■ **EXERCISE REQUIREMENTS**
The listing below must be returned in full and unchanged, without the images it carries.

■ **RECORDS**

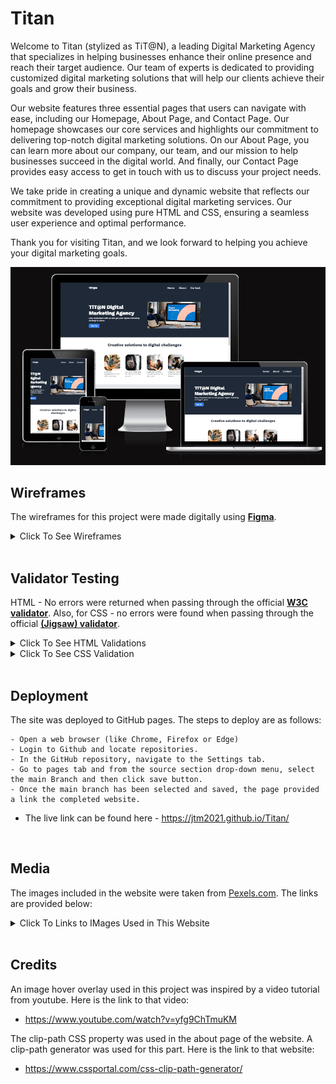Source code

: # Titan

Welcome to Titan (stylized as TiT@N), a leading Digital Marketing Agency that specializes in helping businesses enhance their online presence and reach their target audience. Our team of experts is dedicated to providing customized digital marketing solutions that will help our clients achieve their goals and grow their business.

Our website features three essential pages that users can navigate with ease, including our Homepage, About Page, and Contact Page. Our homepage showcases our core services and highlights our commitment to delivering top-notch digital marketing solutions. On our About Page, you can learn more about our company, our team, and our mission to help businesses succeed in the digital world. And finally, our Contact Page provides easy access to get in touch with us to discuss your project needs.

We take pride in creating a unique and dynamic website that reflects our commitment to providing exceptional digital marketing services. Our website was developed using pure HTML and CSS, ensuring a seamless user experience and optimal performance.

Thank you for visiting Titan, and we look forward to helping you achieve your digital marketing goals.

![Mockup](./images/screenshots/mockup.png "Titan Mockup")


## Wireframes
The wireframes for this project were made digitally using [**Figma**](https://www.figma.com/).


<details><summary>Click To See Wireframes</summary>

### Homepage
![Website Homepage Wireframe](./images/wireframes/homepage.png "Titan Homepage")
### About Page
![Website About Wireframe](./images/wireframes/about.png "Titan About Page")
### Contact Page
![Website Contact Wireframe](./images/wireframes/contact.png "Titan Contact Page")

</details>

<br>

## Validator Testing
HTML - No errors were returned when passing through the official [**W3C validator**](https://validator.w3.org/#validate_by_input+with_options). Also, for CSS - no errors were found when passing through the official [**(Jigsaw) validator**](https://jigsaw.w3.org/css-validator/#validate_by_input).


<details><summary>Click To See HTML Validations</summary>

### Homepage
![Homepage Validation](./images/screenshots/html-index.png "Titan Homepage Validation Result")
### About Page
![About Validation](./images/screenshots/html-about.png "Titan About Page Validation Result")
### Contact Page
![Contact Validation](./images/screenshots/html-contact.png "Titan Contact Page Validation Result")
### Signup Page
![Signup Page Validation](./images/screenshots/html-signup.png "Titan Signup Page Validation Result")
### Signup Thank You Page
![Signup Thank You Page Validation](./images/screenshots/html-signup-thanks.png "Titan Signup Thank You Page Validation Result")
### Contact Thank You Page
![Contact Thank You Page Validation](./images/screenshots/html-thanks.png "Titan Contact Thank You Page  Validation Result")

</details>

<details><summary>Click To See CSS Validation</summary>

### Homepage
![CSS Validation](./images/screenshots/css-validation.png "Titan CSS Validation Result")

</details>

<br>

## Deployment 
The site was deployed to GitHub pages. The steps to deploy are as follows:

    - Open a web browser (like Chrome, Firefox or Edge)
    - Login to Github and locate repositories.
    - In the GitHub repository, navigate to the Settings tab.
    - Go to pages tab and from the source section drop-down menu, select the main Branch and then click save button.
    - Once the main branch has been selected and saved, the page provided a link the completed website. 

- The live link can be found here - https://jtm2021.github.io/Titan/

<br>


## Media 
The images included in the website were taken from [Pexels.com](https://www.pexels.com/). The links are provided below:

<details><summary>Click To Links to IMages Used in This Website</summary>

### Main Images
https://www.pexels.com/photo/silver-imac-on-brown-wooden-table-6476193/
https://www.pexels.com/photo/photo-of-woman-using-laptop-3194518/
https://www.pexels.com/photo/photo-of-women-having-conversation-3194524/
https://www.pexels.com/photo/close-up-of-human-hand-327533/
https://www.pexels.com/photo/a-man-in-black-suit-wearing-eyeglasses-sitting-near-the-table-while-talking-to-his-colleague-4339911/
https://www.pexels.com/photo/man-with-his-hand-in-his-pocket-532220/
https://www.pexels.com/photo/woman-smiling-and-holding-teal-book-1181424/
https://www.pexels.com/photo/man-in-gray-suit-jacket-holding-silver-macbook-13222553/
https://www.pexels.com/photo/female-employee-leaning-on-handrails-7688302/
https://www.pexels.com/photo/a-woman-in-white-blazer-smiling-with-her-arms-crossed-8528852/
https://www.pexels.com/photo/woman-wearing-white-polo-long-sleeved-shirt-1181695/
https://www.pexels.com/photo/a-woman-in-knitted-blazer-smiling-with-her-arms-crossed-8528574/
https://www.pexels.com/photo/people-having-a-meeting-in-an-office-7688335/
https://www.pexels.com/photo/contemporary-skyscrapers-in-city-under-cloudless-blue-sky-6272255/
https://www.pexels.com/photo/modern-skyscrapers-in-london-city-7245344/
https://www.pexels.com/photo/high-rise-buildings-under-blue-sky-3779785/
https://www.pexels.com/photo/group-of-people-standing-infront-of-blackboard-3184432/
https://www.pexels.com/photo/selective-focus-photography-of-woman-using-macbook-pro-3584996/

### Portraits
https://www.pexels.com/photo/a-woman-in-knitted-blazer-smiling-with-her-arms-crossed-8528574/
https://www.pexels.com/photo/woman-wearing-white-polo-long-sleeved-shirt-1181695/
https://www.pexels.com/photo/a-woman-in-white-blazer-smiling-with-her-arms-crossed-8528852/
https://www.pexels.com/photo/female-employee-leaning-on-handrails-7688302/
https://www.pexels.com/photo/man-in-gray-suit-jacket-holding-silver-macbook-13222553/
https://www.pexels.com/photo/man-wearing-blue-button-up-sweater-1181391/
https://www.pexels.com/photo/woman-smiling-and-holding-teal-book-1181424/
https://www.pexels.com/photo/man-with-his-hand-in-his-pocket-532220/

## Logos
https://www.pngfind.com/download/oioRRT_ellesse-logo-png-transparent-svg-vector-freebie-supply/
https://www.pngfind.com/download/TmRbJh_waffle-house-logo-hd-png-download/
https://www.pngfind.com/download/iombThJ_ole-miss-baseball-logo-hd-png-download/
https://www.pngfind.com/download/ibRhRRo_southern-miss-golden-eagles-logo-png-transparent-southern/
https://www.pngfind.com/download/iRTmJmJ_without-these-fantastic-companies-ubc-relay-for-life/


</details>

<br>

## Credits
An image hover overlay used in this project was inspired by a video tutorial from youtube. Here is the link to that video: 

- https://www.youtube.com/watch?v=yfg9ChTmuKM

The clip-path CSS property was used in the about page of the website. A clip-path generator was used for this part. Here is the link to that website:

- https://www.cssportal.com/css-clip-path-generator/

■ **WRITTEN ANSWER**
Source code

: # Titan

Welcome to Titan (stylized as TiT@N), a leading Digital Marketing Agency that specializes in helping businesses enhance their online presence and reach their target audience. Our team of experts is dedicated to providing customized digital marketing solutions that will help our clients achieve their goals and grow their business.

Our website features three essential pages that users can navigate with ease, including our Homepage, About Page, and Contact Page. Our homepage showcases our core services and highlights our commitment to delivering top-notch digital marketing solutions. On our About Page, you can learn more about our company, our team, and our mission to help businesses succeed in the digital world. And finally, our Contact Page provides easy access to get in touch with us to discuss your project needs.

We take pride in creating a unique and dynamic website that reflects our commitment to providing exceptional digital marketing services. Our website was developed using pure HTML and CSS, ensuring a seamless user experience and optimal performance.

Thank you for visiting Titan, and we look forward to helping you achieve your digital marketing goals.

![Mockup](./images/screenshots/mockup.png "Titan Mockup")


## Wireframes
The wireframes for this project were made digitally using [**Figma**](https://www.figma.com/).


<details><summary>Click To See Wireframes</summary>

### Homepage
![Website Homepage Wireframe](./images/wireframes/homepage.png "Titan Homepage")
### About Page
![Website About Wireframe](./images/wireframes/about.png "Titan About Page")
### Contact Page
![Website Contact Wireframe](./images/wireframes/contact.png "Titan Contact Page")

</details>

<br>

## Validator Testing
HTML - No errors were returned when passing through the official [**W3C validator**](https://validator.w3.org/#validate_by_input+with_options). Also, for CSS - no errors were found when passing through the official [**(Jigsaw) validator**](https://jigsaw.w3.org/css-validator/#validate_by_input).


<details><summary>Click To See HTML Validations</summary>

### Homepage
![Homepage Validation](./images/screenshots/html-index.png "Titan Homepage Validation Result")
### About Page
![About Validation](./images/screenshots/html-about.png "Titan About Page Validation Result")
### Contact Page
![Contact Validation](./images/screenshots/html-contact.png "Titan Contact Page Validation Result")
### Signup Page
![Signup Page Validation](./images/screenshots/html-signup.png "Titan Signup Page Validation Result")
### Signup Thank You Page
![Signup Thank You Page Validation](./images/screenshots/html-signup-thanks.png "Titan Signup Thank You Page Validation Result")
### Contact Thank You Page
![Contact Thank You Page Validation](./images/screenshots/html-thanks.png "Titan Contact Thank You Page  Validation Result")

</details>

<details><summary>Click To See CSS Validation</summary>

### Homepage
![CSS Validation](./images/screenshots/css-validation.png "Titan CSS Validation Result")

</details>

<br>

## Deployment 
The site was deployed to GitHub pages. The steps to deploy are as follows:

    - Open a web browser (like Chrome, Firefox or Edge)
    - Login to Github and locate repositories.
    - In the GitHub repository, navigate to the Settings tab.
    - Go to pages tab and from the source section drop-down menu, select the main Branch and then click save button.
    - Once the main branch has been selected and saved, the page provided a link the completed website. 

- The live link can be found here - https://jtm2021.github.io/Titan/

<br>


## Media 
The images included in the website were taken from [Pexels.com](https://www.pexels.com/). The links are provided below:

<details><summary>Click To Links to IMages Used in This Website</summary>

### Main Images
https://www.pexels.com/photo/silver-imac-on-brown-wooden-table-6476193/
https://www.pexels.com/photo/photo-of-woman-using-laptop-3194518/
https://www.pexels.com/photo/photo-of-women-having-conversation-3194524/
https://www.pexels.com/photo/close-up-of-human-hand-327533/
https://www.pexels.com/photo/a-man-in-black-suit-wearing-eyeglasses-sitting-near-the-table-while-talking-to-his-colleague-4339911/
https://www.pexels.com/photo/man-with-his-hand-in-his-pocket-532220/
https://www.pexels.com/photo/woman-smiling-and-holding-teal-book-1181424/
https://www.pexels.com/photo/man-in-gray-suit-jacket-holding-silver-macbook-13222553/
https://www.pexels.com/photo/female-employee-leaning-on-handrails-7688302/
https://www.pexels.com/photo/a-woman-in-white-blazer-smiling-with-her-arms-crossed-8528852/
https://www.pexels.com/photo/woman-wearing-white-polo-long-sleeved-shirt-1181695/
https://www.pexels.com/photo/a-woman-in-knitted-blazer-smiling-with-her-arms-crossed-8528574/
https://www.pexels.com/photo/people-having-a-meeting-in-an-office-7688335/
https://www.pexels.com/photo/contemporary-skyscrapers-in-city-under-cloudless-blue-sky-6272255/
https://www.pexels.com/photo/modern-skyscrapers-in-london-city-7245344/
https://www.pexels.com/photo/high-rise-buildings-under-blue-sky-3779785/
https://www.pexels.com/photo/group-of-people-standing-infront-of-blackboard-3184432/
https://www.pexels.com/photo/selective-focus-photography-of-woman-using-macbook-pro-3584996/

### Portraits
https://www.pexels.com/photo/a-woman-in-knitted-blazer-smiling-with-her-arms-crossed-8528574/
https://www.pexels.com/photo/woman-wearing-white-polo-long-sleeved-shirt-1181695/
https://www.pexels.com/photo/a-woman-in-white-blazer-smiling-with-her-arms-crossed-8528852/
https://www.pexels.com/photo/female-employee-leaning-on-handrails-7688302/
https://www.pexels.com/photo/man-in-gray-suit-jacket-holding-silver-macbook-13222553/
https://www.pexels.com/photo/man-wearing-blue-button-up-sweater-1181391/
https://www.pexels.com/photo/woman-smiling-and-holding-teal-book-1181424/
https://www.pexels.com/photo/man-with-his-hand-in-his-pocket-532220/

## Logos
https://www.pngfind.com/download/oioRRT_ellesse-logo-png-transparent-svg-vector-freebie-supply/
https://www.pngfind.com/download/TmRbJh_waffle-house-logo-hd-png-download/
https://www.pngfind.com/download/iombThJ_ole-miss-baseball-logo-hd-png-download/
https://www.pngfind.com/download/ibRhRRo_southern-miss-golden-eagles-logo-png-transparent-southern/
https://www.pngfind.com/download/iRTmJmJ_without-these-fantastic-companies-ubc-relay-for-life/


</details>

<br>

## Credits
An image hover overlay used in this project was inspired by a video tutorial from youtube. Here is the link to that video: 

- https://www.youtube.com/watch?v=yfg9ChTmuKM

The clip-path CSS property was used in the about page of the website. A clip-path generator was used for this part. Here is the link to that website:

- https://www.cssportal.com/css-clip-path-generator/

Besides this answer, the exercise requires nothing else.